Architecture

Mars provides a library for distributed execution of tensors. The distributed applications are built with actor model provided by mars.actors and consists of three parts: the scheduler, the worker and the web service.

Users submit their tasks in graphs built with tensors. The web service accepts tensor graphs and sends them into a scheduler, where graphs are compiled into operand graphs, analyzed and partitioned before submitted to workers. The scheduler then creates and scatters operand actors who control task execution on workers on other schedulers given consistent hashing. Then operands are activated and executed in topological order. When all operands related to terminating tensors are executed, the graph will be marked as finished and the client can pull the result from workers, proxied by the scheduler. The whole procedure can be seen in the graph below.

../../_images/mars-exec-flow.svg

Job Submission

Jobs are submitted into Mars via RESTful APIs. Users type tensor operations and run a tensor by calling tensor.execute(session=session), which builds a tensor graph given the operations created by the user. This graph is sent to the web api and a GraphActor is created given consistent hashing in the cluster to handle the tensor graph. After that the web client begins querying the state of the graph until termination.

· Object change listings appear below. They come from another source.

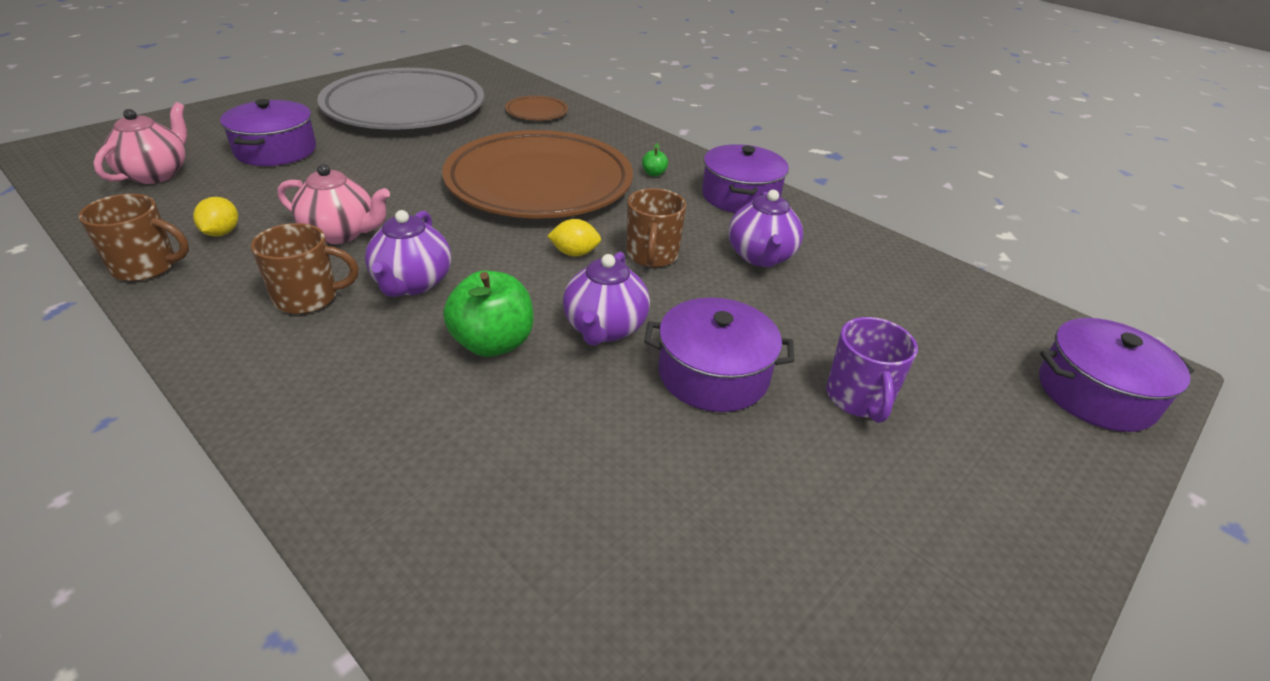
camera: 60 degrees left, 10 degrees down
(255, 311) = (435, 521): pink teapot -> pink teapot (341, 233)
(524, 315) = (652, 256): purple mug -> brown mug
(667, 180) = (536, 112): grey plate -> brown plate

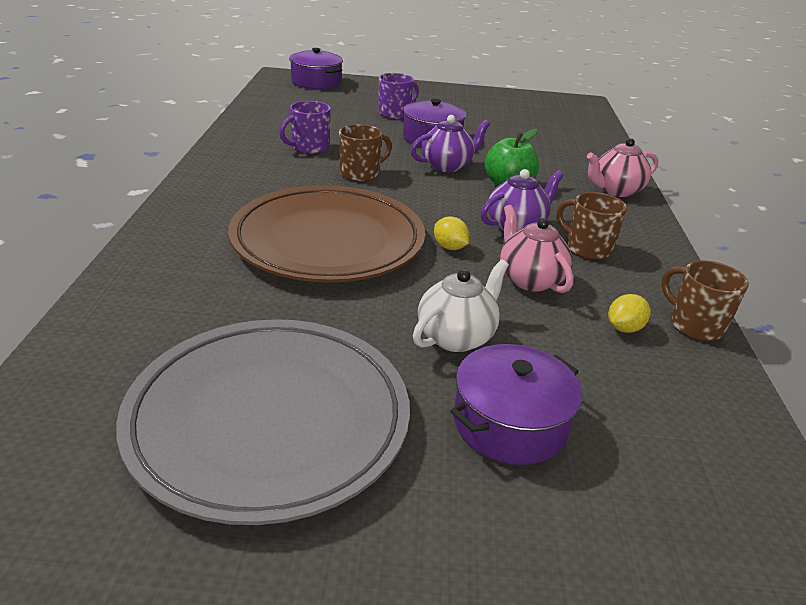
camera: 130 degrees left, 5 degrees down
(156, 174) = (672, 457): pink teapot -> pink teapot (616, 190)
(355, 172) = (456, 337): none -> white teapot
(536, 112) = (156, 315): brown plate -> none
(574, 253) = (398, 194): yellow lemon -> yellow lemon (449, 247)
(654, 174) = (236, 205): green apple -> none
(740, 196) = (230, 168): purple pot -> none
(760, 257) = (309, 147): purple teapot -> purple mug

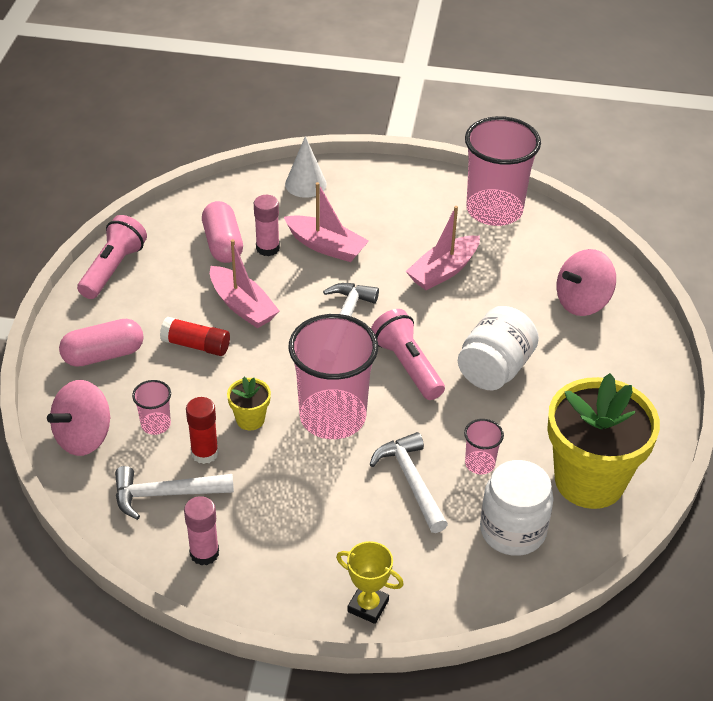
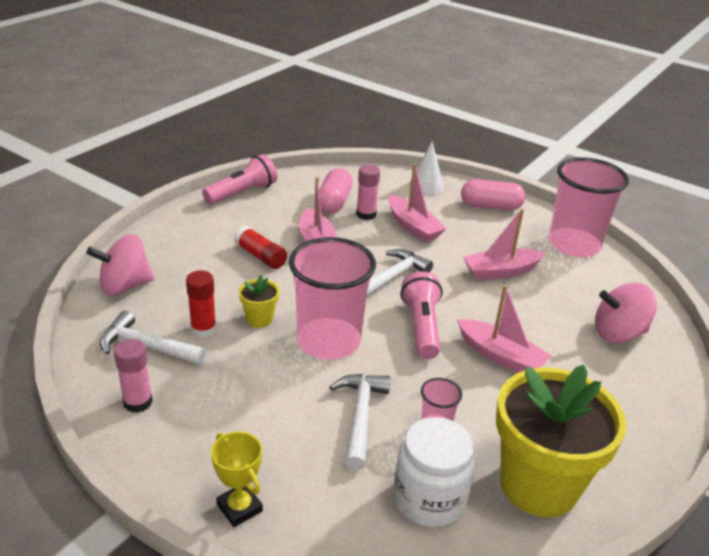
camera: 25 degrees right, 10 degrees down
(103, 355) = (188, 240): pink capsule -> pink capsule (490, 206)
(156, 424) = (184, 296): pink cup -> none
(495, 369) = (500, 356): white jar -> pink boat

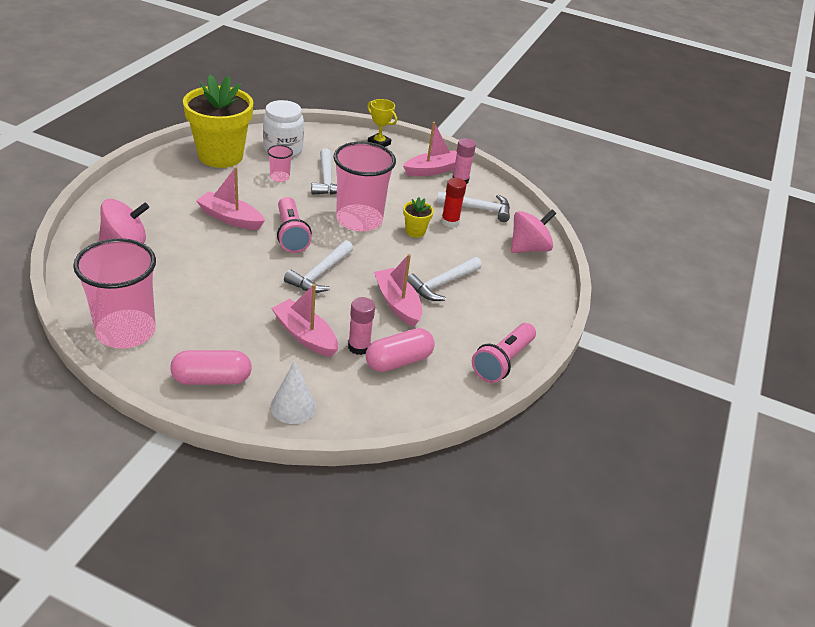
camera: 165 degrees right, 5 degrees up
(260, 256) = (442, 284): red glue stick -> white hammer
(334, 202) = (398, 361): pink capsule -> pink capsule turned 60 degrees clockwise
(500, 271) = (216, 290): pink boat -> pink boat (432, 170)

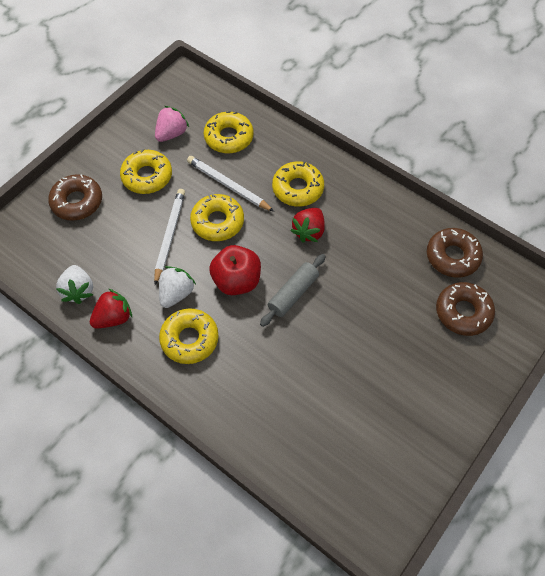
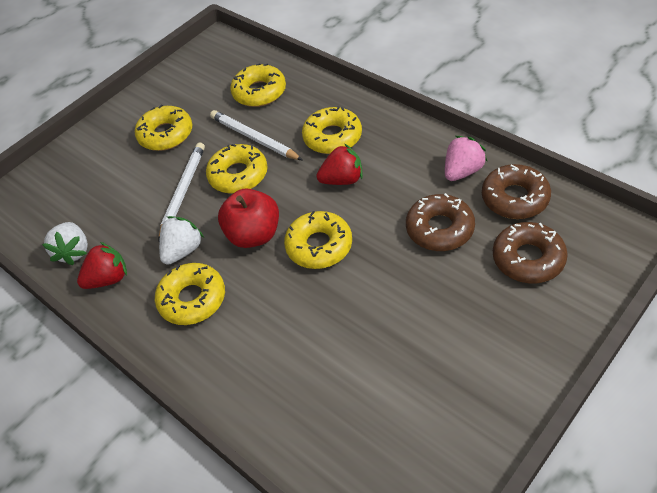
camera: 10 degrees right, 10 degrees down
(77, 202) = (87, 163): brown donut -> brown donut (439, 229)
(171, 134) = (198, 92): pink strawberry -> pink strawberry (462, 171)
(293, 294) = (319, 246): grey rolling pin -> yellow donut
(309, 231) = (342, 180): red strawberry -> red strawberry turned 135 degrees counterclockwise

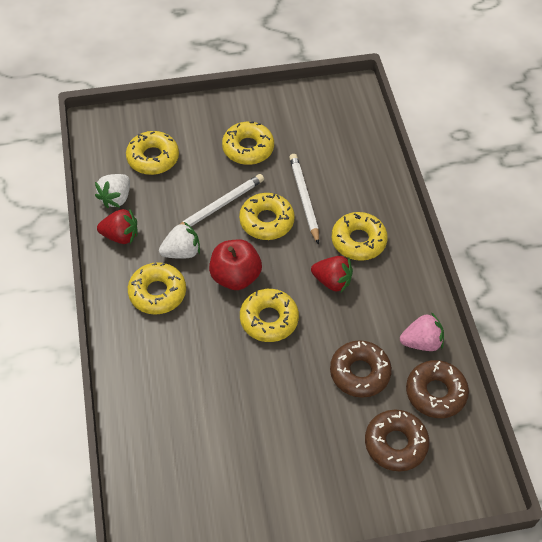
camera: 30 degrees right, 5 degrees up
(259, 92) = (343, 161): yellow donut -> yellow donut (153, 158)

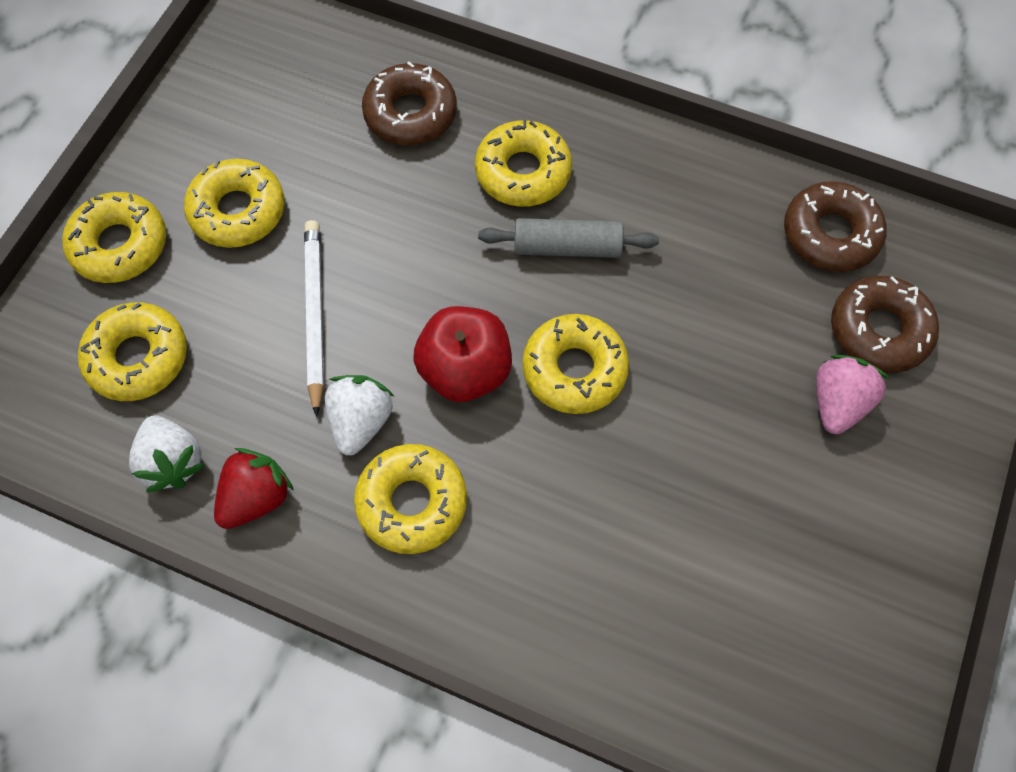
camera: 55 degrees left, 10 degrees up
(266, 221) = (396, 268): yellow donut -> yellow donut (120, 245)
(304, 198) = (394, 194): white pencil -> none
(332, 281) = (567, 247): red strawberry -> grey rolling pin
(359, 373) = (742, 306): brown donut -> brown donut (410, 114)
(421, 342) = (742, 201): pink strawberry -> pink strawberry (838, 403)

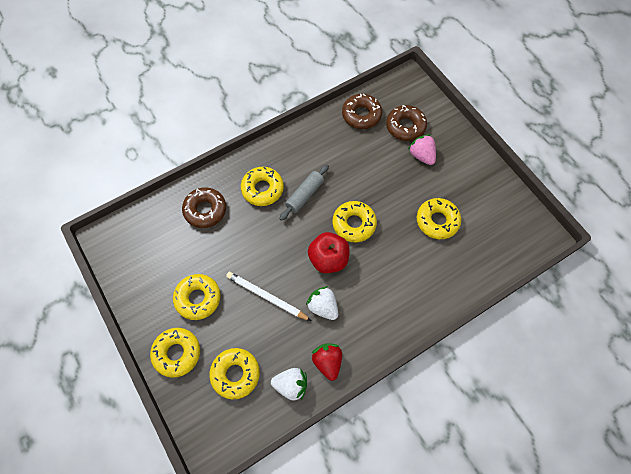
camera: 55 degrees left, 0 degrees up
(412, 502) = (367, 308): yellow donut -> yellow donut (437, 221)

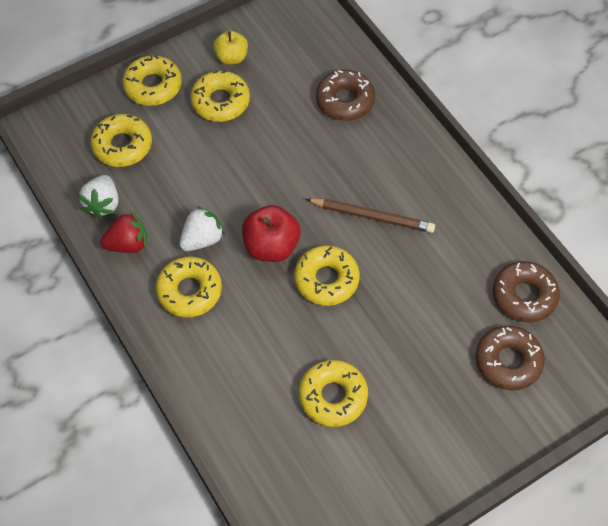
camera: 90 degrees right, 5 degrees down
(154, 291) = (231, 57): none -> yellow apple
(262, 189) = (380, 164): yellow donut -> yellow donut (189, 291)
(266, 297) = (219, 174): white pencil -> none
(304, 195) = (372, 216): grey rolling pin -> brown pencil
(421, 155) = (452, 382): pink strawberry -> none

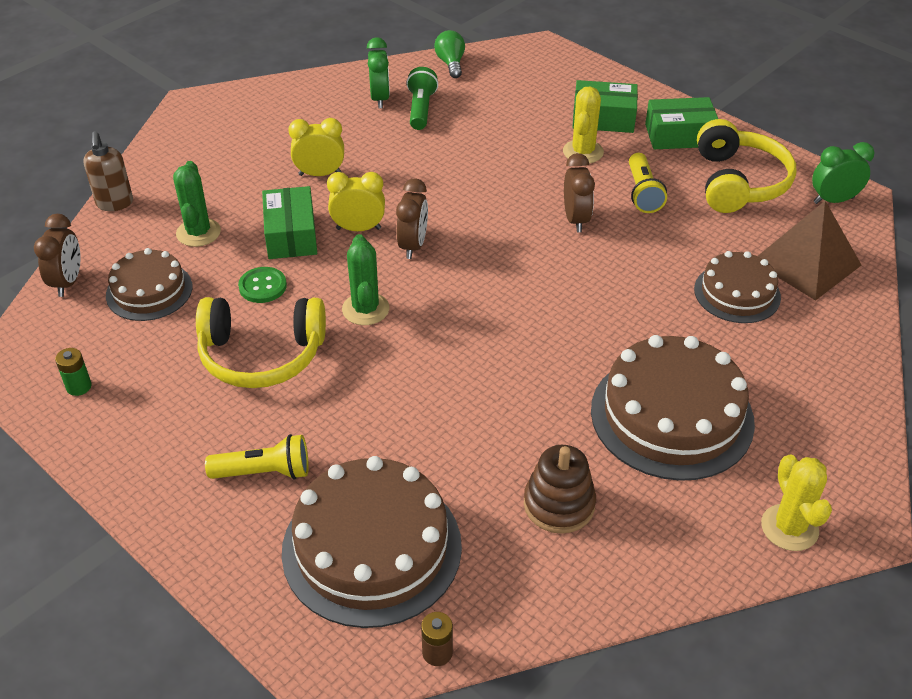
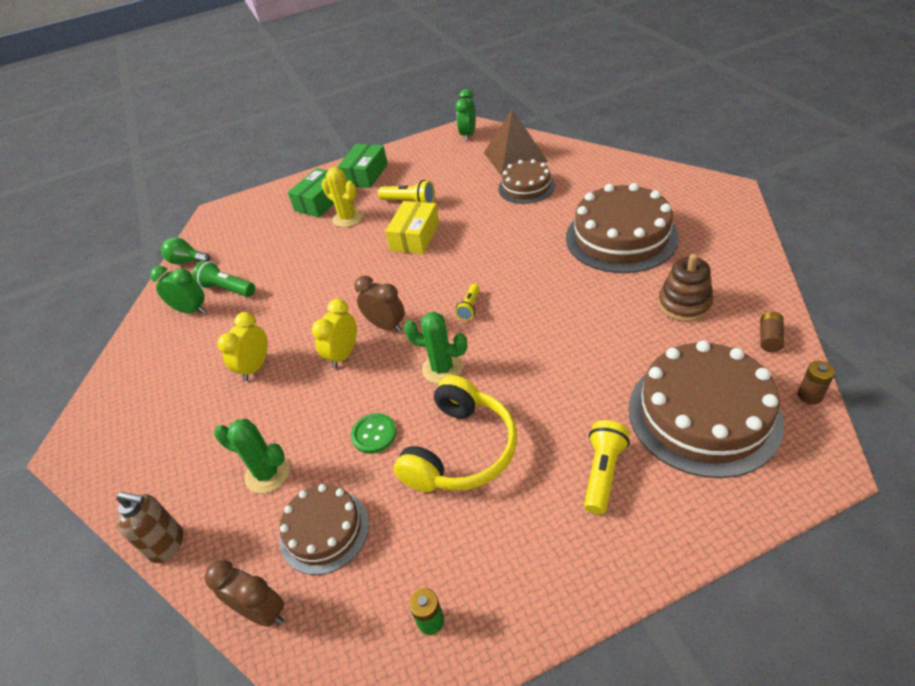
camera: 60 degrees left, 0 degrees up
(291, 235) = (320, 401): green box -> none
(469, 304) = (469, 307): none -> yellow flashlight
(528, 603) = (769, 338): none -> brown battery
(576, 219) = (415, 237): brown clock -> yellow box
(739, 182) = (428, 163): yellow headphones -> none
(789, 528) = (726, 214): yellow cactus -> none

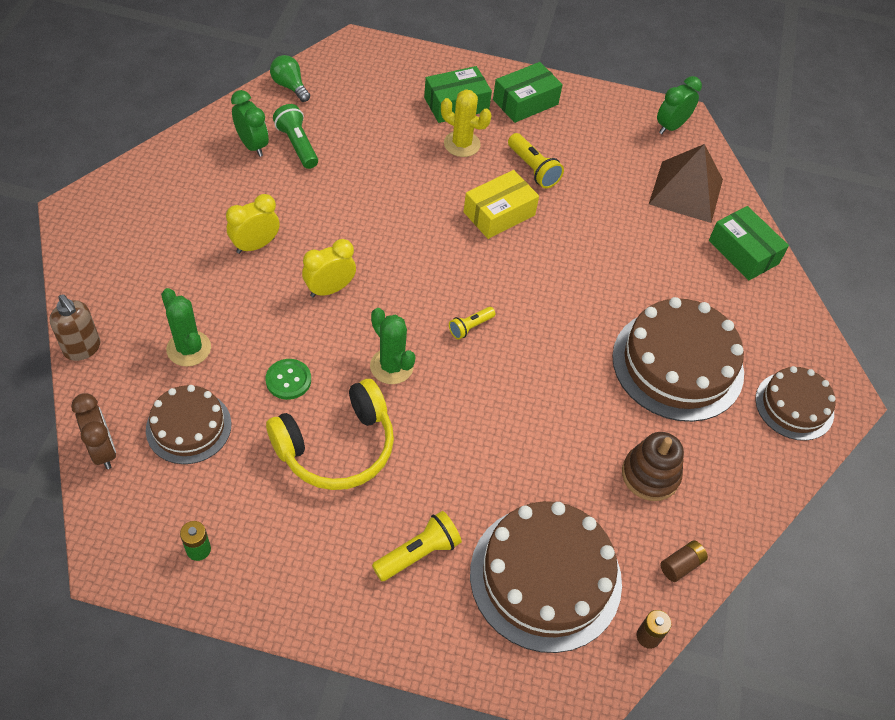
camera: 25 degrees right, 10 degrees up
(348, 218) = (462, 144): yellow cactus -> yellow cactus turned 45 degrees counterclockwise
(386, 326) = (387, 289): brown clock -> none
(526, 187) = (656, 237): brown cake -> brown cake (794, 406)
(583, 163) = (743, 252): none -> green box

In the GraphActor, we first convert the tensor graph into an operand graph via tiling methods. This enables the graph to run in parallel. After that, several analyzes are performed on the graph to obtain operand priorities and assign workers for the operand, which can be seen in detail in graph preparation and scheduling policy section. Then OperandActor is created for every operand to control detailed execution. When an operand is in READY state, as described in operand states section, a worker will be selected and the operand is submitted into the worker for execution.

Execution Control

When an operand is submitted to a worker, the OperandActor on the scheduler listen to its callback. When the execution is successful, successors of that operand will be scheduled. When the execution failed, the OperandActor will retry several times before announcing the execution as fatal.

Job Cancellation

Users can cancel a running job via RESTful API. The request is written into state storage first and then called in GraphActor. If the graph is under preparation, it will stop immediately when the stop request is detected in state storage. Otherwise every operand is scanned and the states will be set as CANCELLING. When the operand is currently running, a stop request will be sent into workers which results in ExecutionInterrupted exception in workers. When this exception is received in OperandActor, the state of the operand will be marked as CANCELLED.